**Problem to solve:**
Swap "developed" for "edited" wherever it occurs in the data below, and reproduce everything else unchanged except the pictures, which should be left out.

**Extracted material:**
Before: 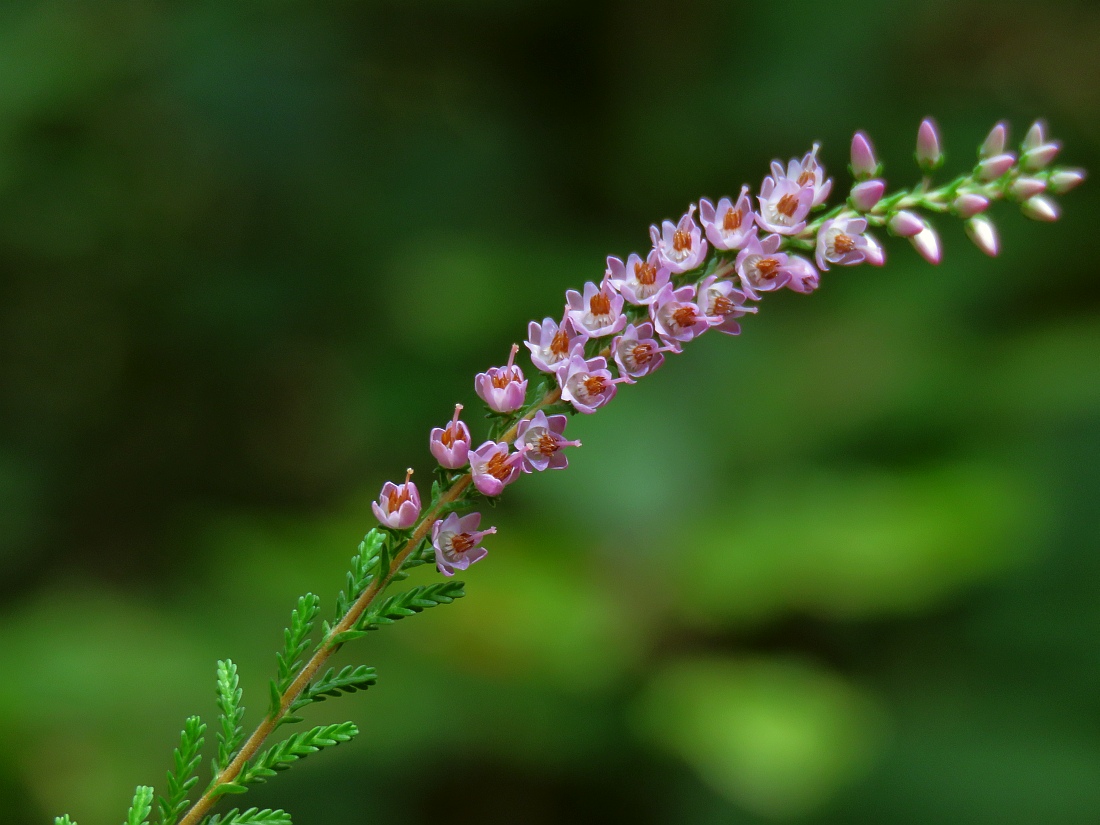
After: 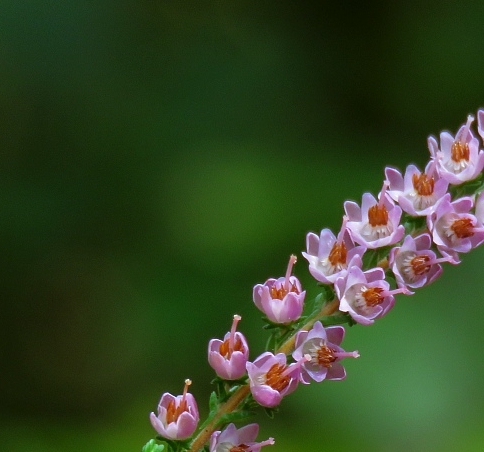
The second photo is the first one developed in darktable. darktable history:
crop: left 20.248%, top 10.86%, right 35.675%, bottom 34.321%
tone equalizer: on, module defaults
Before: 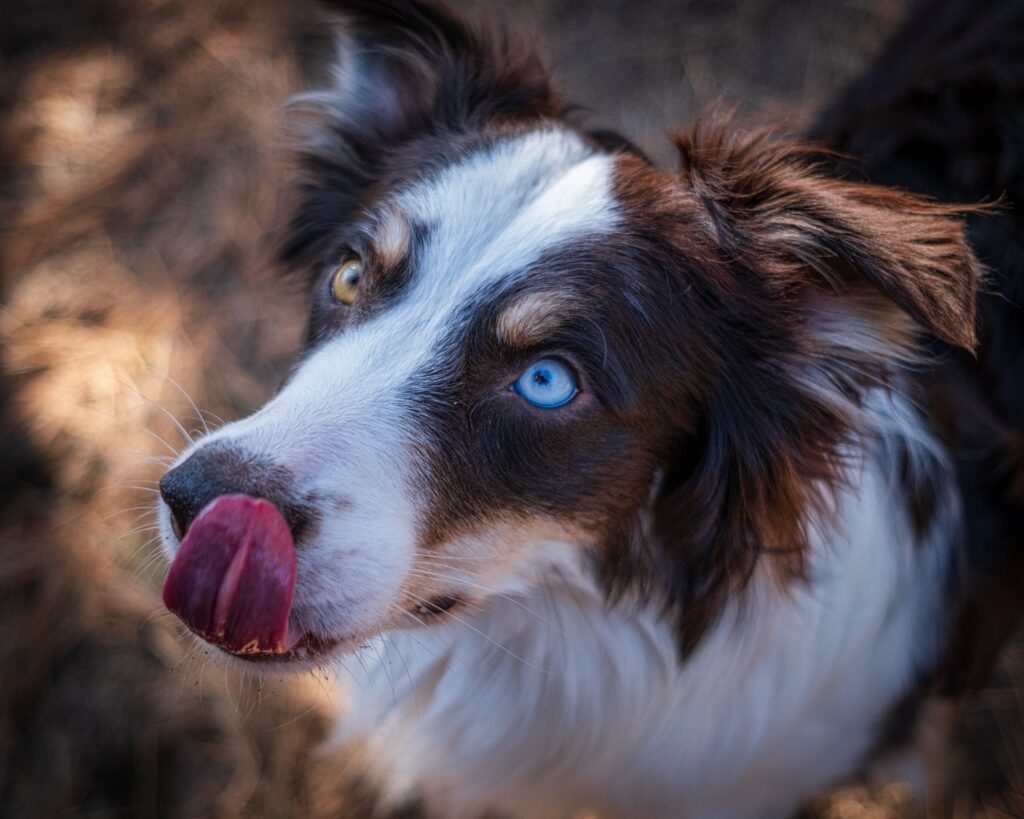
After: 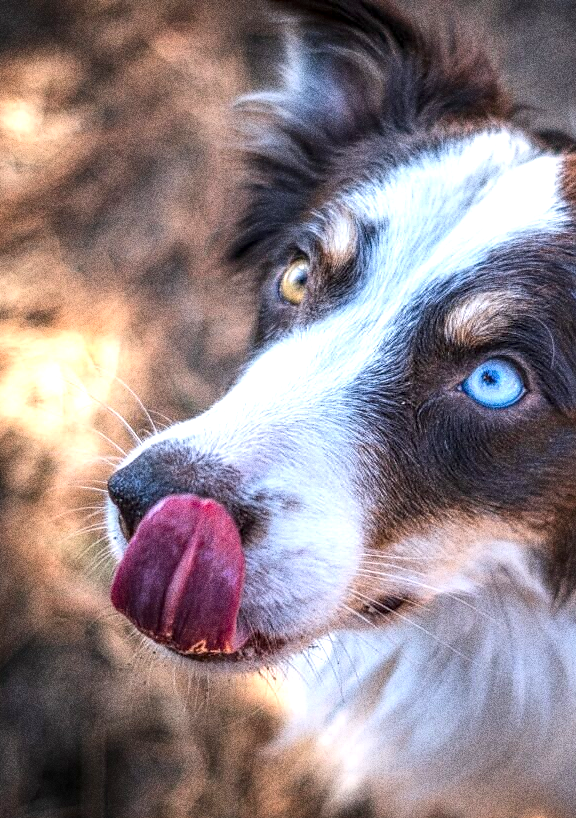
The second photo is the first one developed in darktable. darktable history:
local contrast: on, module defaults
exposure: black level correction 0, exposure 1 EV, compensate highlight preservation false
sharpen: radius 1
crop: left 5.114%, right 38.589%
contrast equalizer: y [[0.509, 0.517, 0.523, 0.523, 0.517, 0.509], [0.5 ×6], [0.5 ×6], [0 ×6], [0 ×6]]
grain: coarseness 10.62 ISO, strength 55.56%
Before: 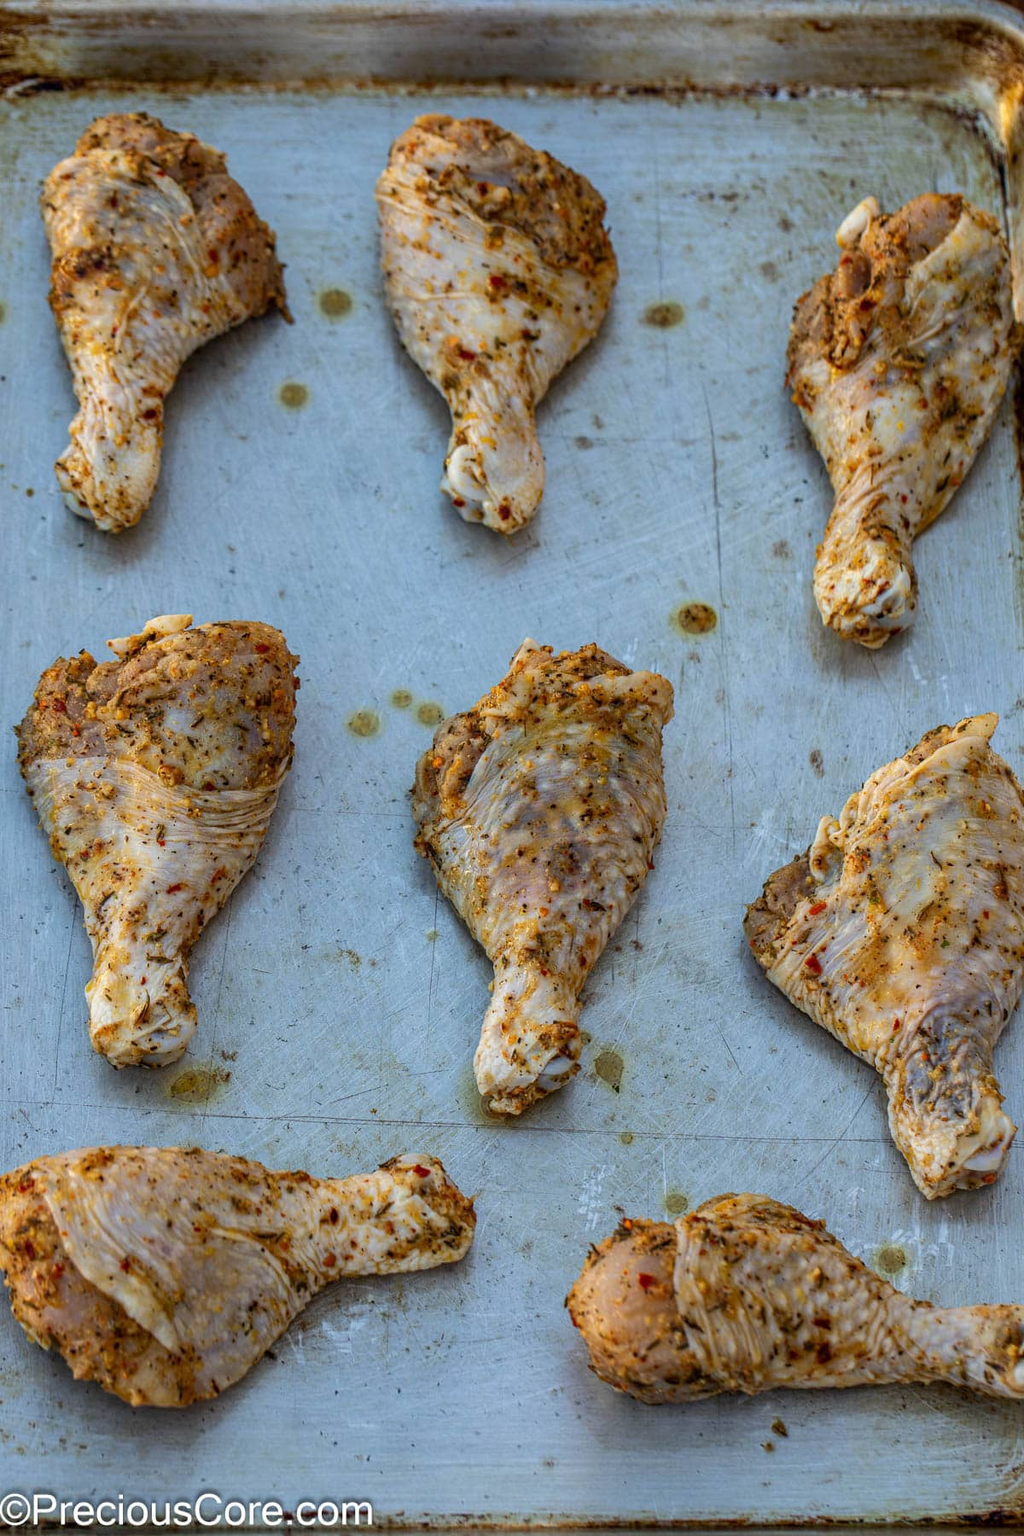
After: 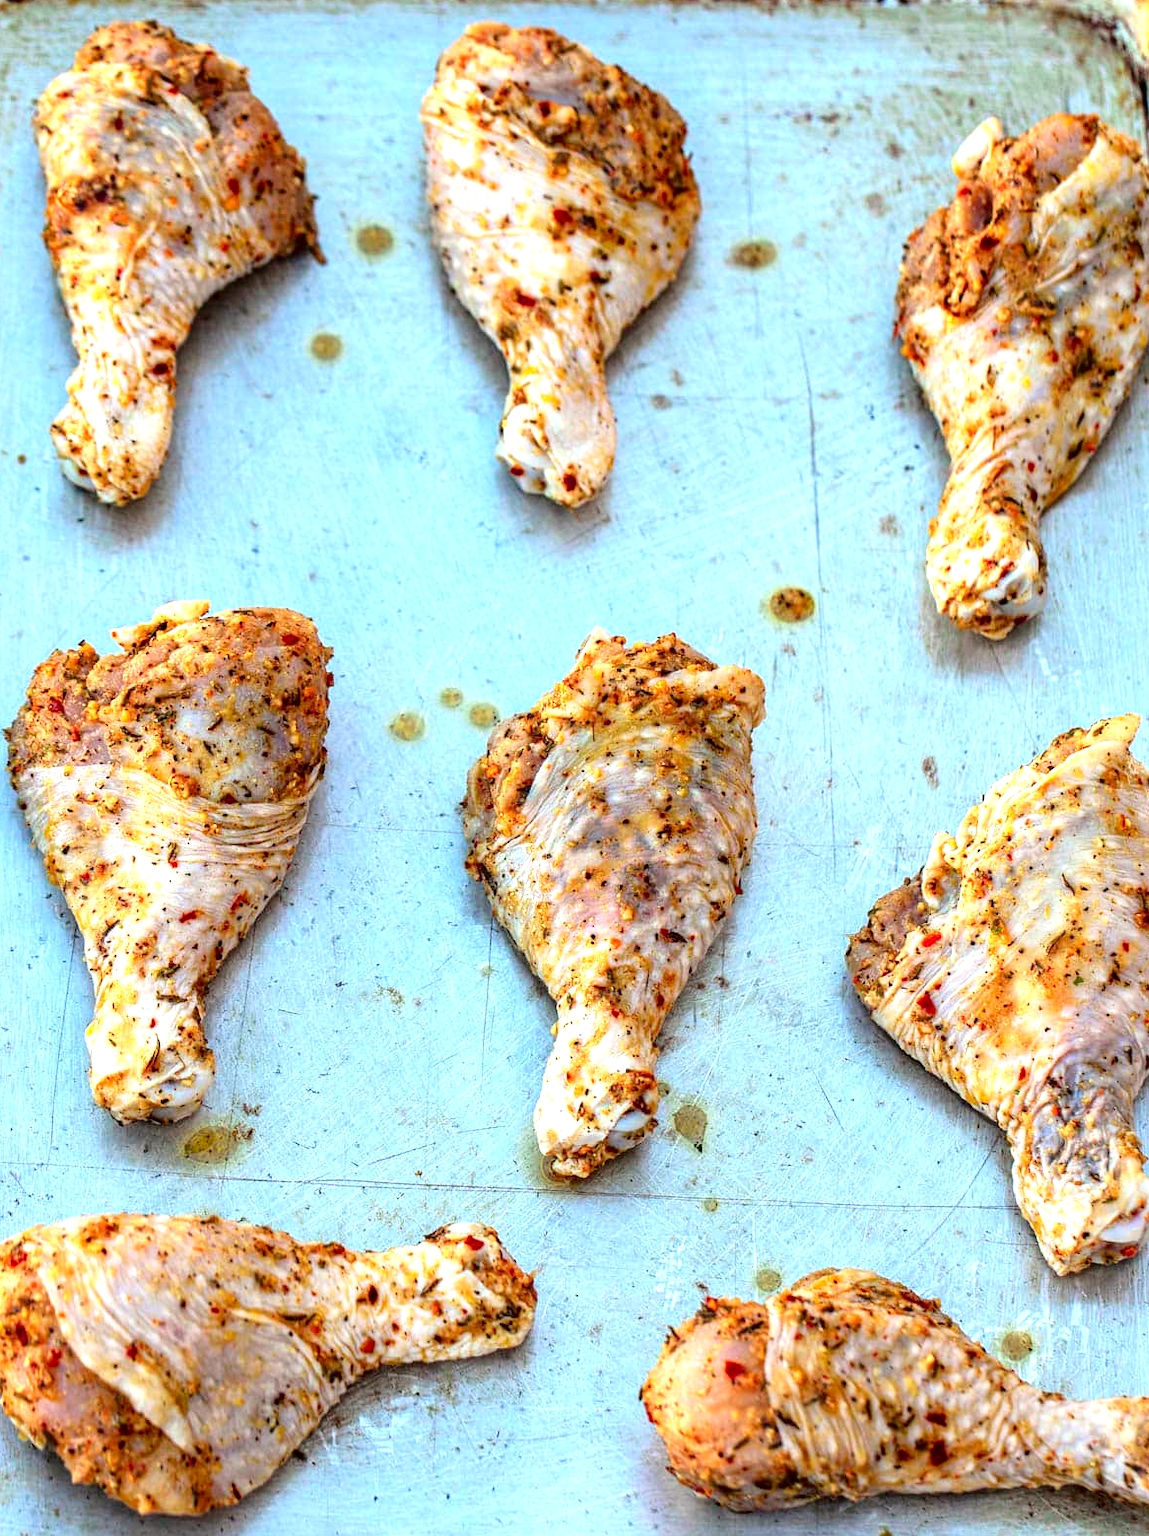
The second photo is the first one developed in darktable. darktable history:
crop: left 1.145%, top 6.176%, right 1.541%, bottom 7.159%
tone curve: curves: ch0 [(0, 0) (0.068, 0.012) (0.183, 0.089) (0.341, 0.283) (0.547, 0.532) (0.828, 0.815) (1, 0.983)]; ch1 [(0, 0) (0.23, 0.166) (0.34, 0.308) (0.371, 0.337) (0.429, 0.411) (0.477, 0.462) (0.499, 0.5) (0.529, 0.537) (0.559, 0.582) (0.743, 0.798) (1, 1)]; ch2 [(0, 0) (0.431, 0.414) (0.498, 0.503) (0.524, 0.528) (0.568, 0.546) (0.6, 0.597) (0.634, 0.645) (0.728, 0.742) (1, 1)], color space Lab, independent channels
exposure: black level correction 0, exposure 1.387 EV, compensate exposure bias true, compensate highlight preservation false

**Answer in full:**
Before: 
After: 
The second photo is the first one edited in darktable. darktable history:
crop: left 20.248%, top 10.86%, right 35.675%, bottom 34.321%
tone equalizer: on, module defaults
Before: 
After: 
The second photo is the first one edited in darktable. darktable history:
local contrast: on, module defaults
exposure: black level correction 0, exposure 1 EV, compensate highlight preservation false
sharpen: radius 1
crop: left 5.114%, right 38.589%
contrast equalizer: y [[0.509, 0.517, 0.523, 0.523, 0.517, 0.509], [0.5 ×6], [0.5 ×6], [0 ×6], [0 ×6]]
grain: coarseness 10.62 ISO, strength 55.56%
Before: 
After: 
The second photo is the first one edited in darktable. darktable history:
crop: left 1.145%, top 6.176%, right 1.541%, bottom 7.159%
tone curve: curves: ch0 [(0, 0) (0.068, 0.012) (0.183, 0.089) (0.341, 0.283) (0.547, 0.532) (0.828, 0.815) (1, 0.983)]; ch1 [(0, 0) (0.23, 0.166) (0.34, 0.308) (0.371, 0.337) (0.429, 0.411) (0.477, 0.462) (0.499, 0.5) (0.529, 0.537) (0.559, 0.582) (0.743, 0.798) (1, 1)]; ch2 [(0, 0) (0.431, 0.414) (0.498, 0.503) (0.524, 0.528) (0.568, 0.546) (0.6, 0.597) (0.634, 0.645) (0.728, 0.742) (1, 1)], color space Lab, independent channels
exposure: black level correction 0, exposure 1.387 EV, compensate exposure bias true, compensate highlight preservation false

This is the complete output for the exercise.